__Work task__.
Each record below should be reproduced as it is written, with pictures left out entirely.

◇ ◇ ◇ ◇ ◇

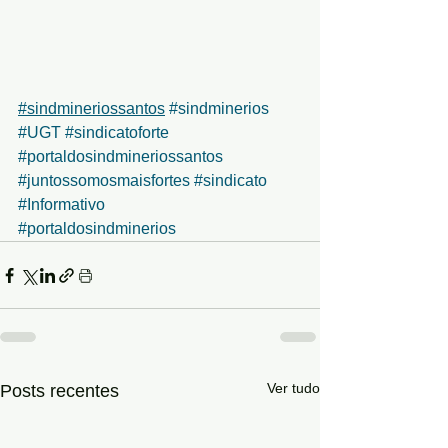
#sindmineriossantos
#sindminerios
#UGT
#sindicatoforte
#portaldosindmineriossantos
#juntossomosmaisfortes
#sindicato
#Informativo
#portaldosindminerios
Ver tudo
Posts recentes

◇ ◇ ◇ ◇ ◇

__Solved problem__.
#sindmineriossantos
#sindminerios
#UGT
#sindicatoforte
#portaldosindmineriossantos
#juntossomosmaisfortes
#sindicato
#Informativo
#portaldosindminerios
Ver tudo
Posts recentes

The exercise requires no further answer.